MM: Coach Murphy tells the recruits, the alumni, and the players that he’s trying to prepare you not only to be the best lacrosse player you can be but also to be the best young man that you can be. I think that his lessons have definitely been felt in my day-to-day. Even looking at what my former teammates have done these past couple of years, I think that everybody goes about their lives with a really strong foundation. He really set us all up with a set of skills that make success all but inevitable for a lot of us, and that should come as no surprise because he’s a terrific mentor and a great leader of young men. I definitely owe a lot of my success to him, and I know that my teammates feel the same way.
DP: Sticking with the Penn program, do you still follow the team closely? If so, would you share some thoughts you had about last year’s performance?
MM: Absolutely. The program is definitely one of the things the alumni care about a ton. We find ourselves getting together in the spring to watch a lot of the games on TV. We all monitor the program very closely. Actually, speaking of which, I had the opportunity to spend some time with rising junior attackman Simon Mathias this summer, as he worked with us a bit, which was terrific. It’s always great to spend some time with these guys in the program.

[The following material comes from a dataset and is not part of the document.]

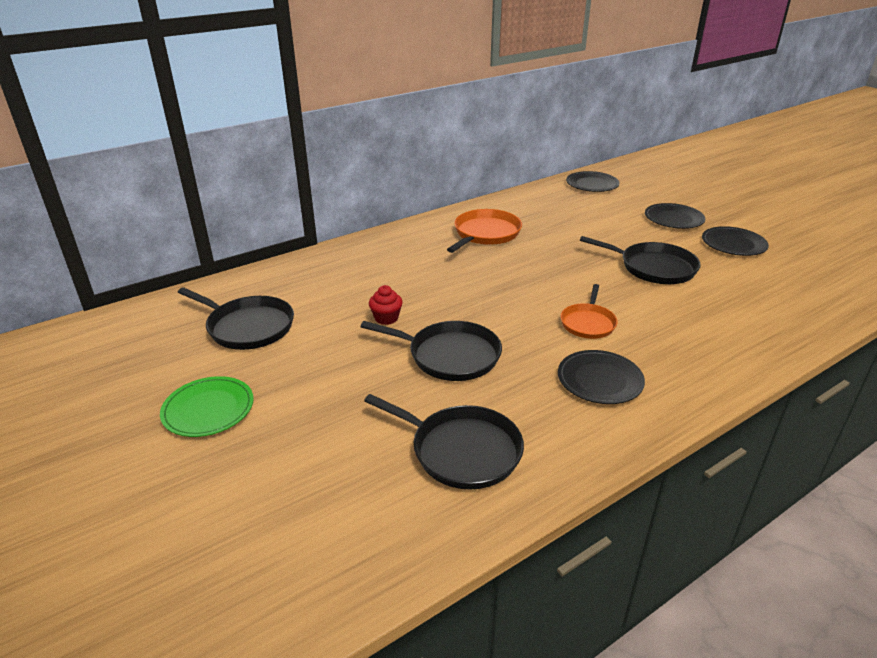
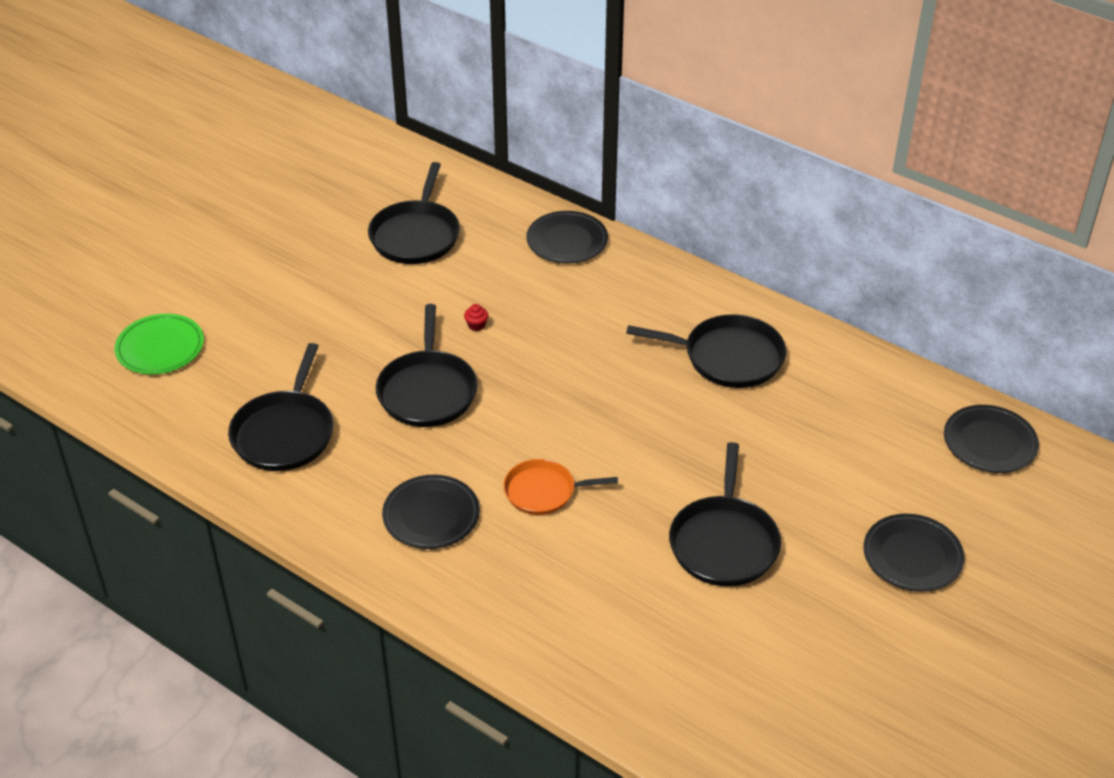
camera: 70 degrees right, 10 degrees up
(208, 409) = (285, 261): green plate -> green plate (160, 347)
(386, 318) = (476, 325): red cupcake -> red cupcake, size x0.62
(485, 234) = (728, 357): orange pan -> black pan
(733, 244) = (859, 633): black plate -> black plate (567, 241)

We get to see that they’re the same high-quality individuals as my teammates were. It’s all just a function of the program that coach Murphy has put together. I think they’re poised to have an excellent season this year. I think that the have some tremendous leaders coming up. In particular, Kevin McGeary and Simon Mathias are two of the best players in the Ivy League. I think that they’re really setting themselves up for a big season this year. You’ll definitely see a lot of their hard work pay off, so I’m pretty optimistic about this year for Penn.